If you and your fiancé are miles away from each other, would you rather communicate with each other by text or by video?
Text content relies on precise word choice and it takes much effort by using emoticons to establish the right tone.
With video, we first read someone’s face features but also body language and verbal tone play a huge role in conveying a message.
Is it any surprise to you that social media platforms are bending over backwards to make it to the top with video?
Instagram’s live stories
The last one to ride this wave is Instagram which recently introduced a new feature wherein it lets users join live streaming stories with their friends.
How? By simply sending a request. Say Hi!
Gadgets now, a platform for technology news, explains how the new feature works: “All they need to do is to send a request while watching the live video using a button in the comments section. As soon as the live video host accepts the request, the user will become a part of the live story. The screen will split in half showing both the users. Users can leave the live video at any time.”
Instagram’s video efforts do not stop here.
The social media platform will also launch the stop-motion camera feature, which is currently in testing. This feature allows users to take a series of photos (but not edit them), and then assemble them into a video that they share in a live video conversation.
Instagram is a progressive platform – it recently supported Arabic.
This software update is important for many Arabic native speakers worldwide, who have an opportunity to photo share in a format they understand.
Today, Instagram has more than 800 million monthly active users (MAUs), 500 million daily active users (DAUs) and 300 million daily users of stories, according to a study by marketing agency mediakix, released on November 2nd.
But how’s the fight for streaming shaping up?
It all started with facebook
A study released on LinkedIn in 2015 by Biljana Lukovic tells how Facebook began testing new video features for fans pages in 2013 which initiates the question: “Why are videos becoming so important in social media?”

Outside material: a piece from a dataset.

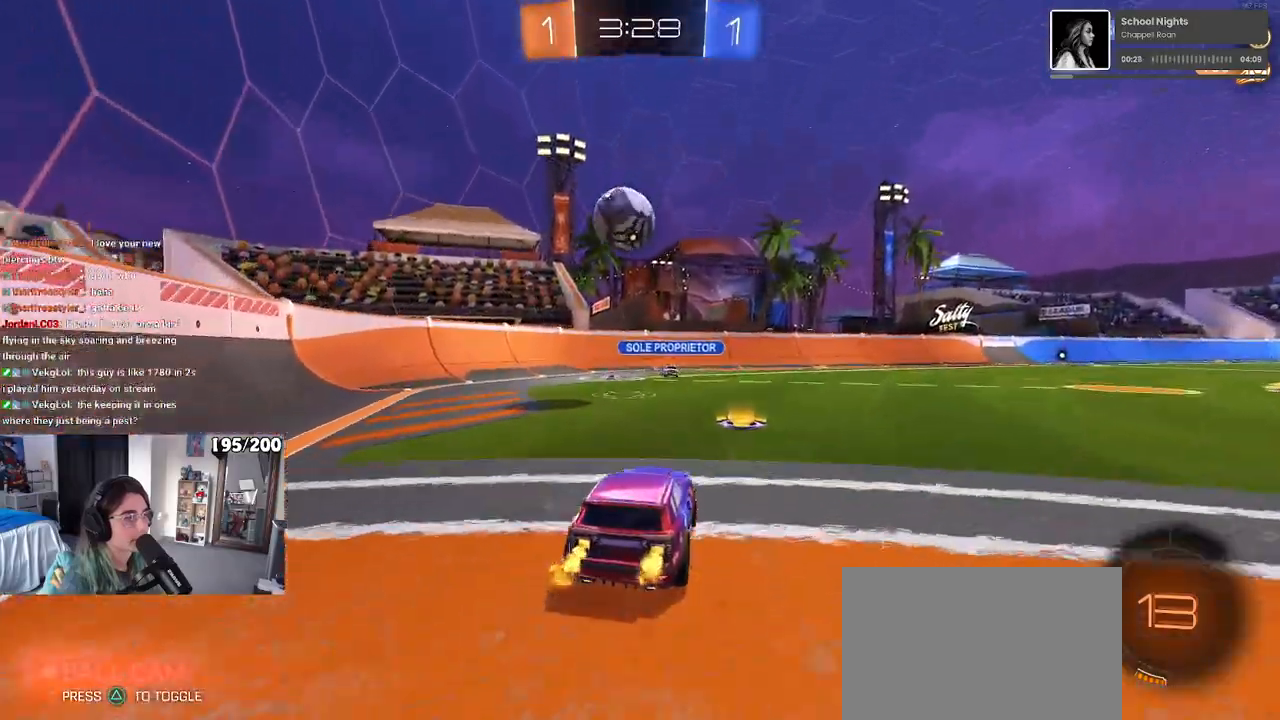
{"buttons": [], "left_stick": "left", "right_stick": "center", "events": [[83, "left_stick", "left"], [133, "SQUARE", "down"], [300, "SQUARE", "up"]]}
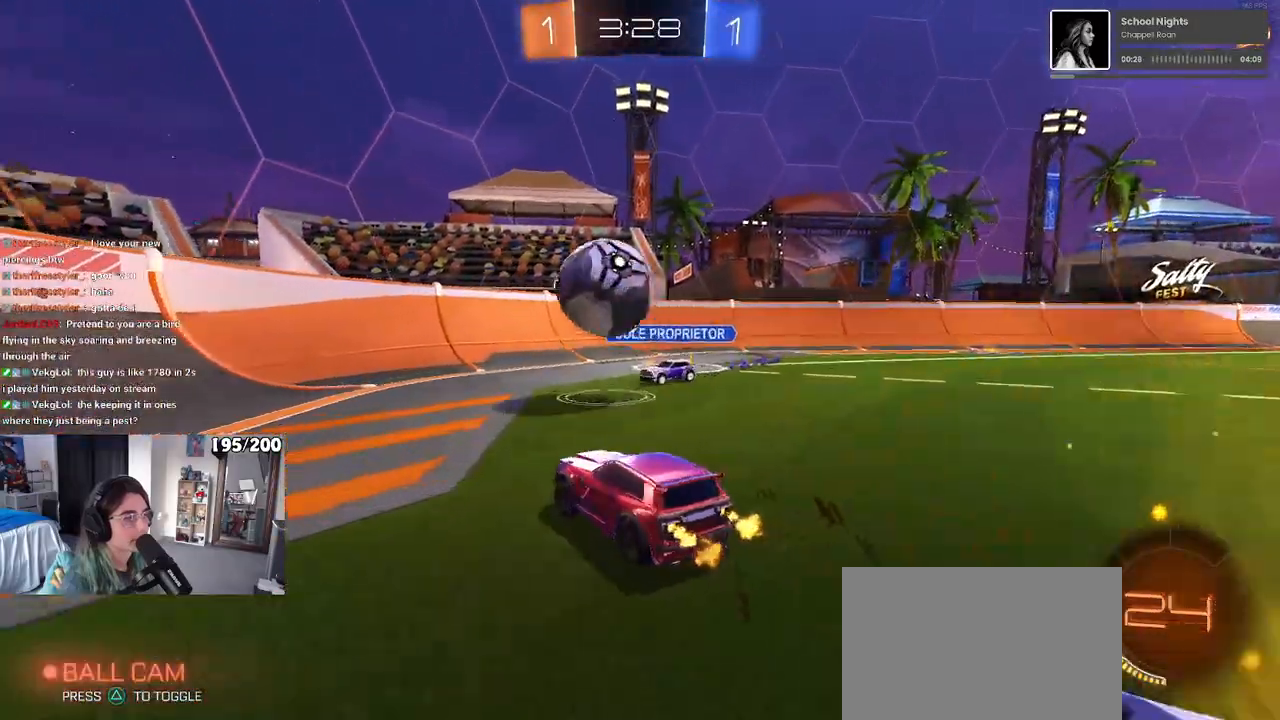
{"buttons": [], "left_stick": "left", "right_stick": "center", "events": [[333, "SQUARE", "down"], [483, "SQUARE", "up"]]}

“Facebook actually gave a brilliant definition what videos can become for business fan pages: “richer storytelling format for advertisers.”” She said.
Facebook has, in August 2017, revamped its video offering, creating a new, TV-like rival to YouTube and dabbling in original content in a bid to get people to spend even more time on the social network, as reported by the Guardian.
“The Facebook feature, dubbed Watch, will let users discover videos from outside of their feed more easily, create watchlists, and have an easier way to follow shows created by artists, brands and publishers,” it said.
Also, AdEspresso, a solution to manage Facebook Ads, revealed this month that Facebook is launching its own app for video creators to directly manage their channels from the platform.
Facebook’s Creators app is designed to make it easier for creators to manage their video channels on Facebook and therefore more likely that creators will upload videos to the social network.
“Creators can use the Facebook Creators app to up the production quality of their live videos, manage comments and messages from viewers, post Stories across Facebook and Instagram at the same time and analyze their videos’ performances,” it explained.
Not to be left in the dark, LinkedIn finally recognized the need to revamp its services in this direction by recently unveiling its very own video strategy, under which users can upload a video to the site via LinkedIn’s iOS or Android mobile app.
Ali Matar, Head of LinkedIn Talent Solutions, EMEA, Emerging Markets, Middle East & North Africa, told AMEinfo’s sister publication TRENDS: “LinkedIn has launched its new feature called LinkedIn Video. Cashing upon the power of a video as a possible tool of introduction for job seekers, LinkedIn has launched this feature wherein the members can shoot a short introduction video of themselves and upload or share it for reaching out to potential employers.”
“We are hoping this will change the way candidates have been approaching employers for many years. We might soon have some big announcements to make in enhancing the recruitment process further,” Matar adds.
But why is video communication that important?
We are visual beings
Lukovic reveals in her study that researches prove that we are visual beings and we like to watch, regardless if it is an image or video – just to be as visual as possible. “Simply, we memorize and learn things faster this way,” she said.
“It was proven that 90 per cent of information transmitted to the brain is VISUAL and that our brain processes such information 60,000 times faster and more effectively than text,” she said.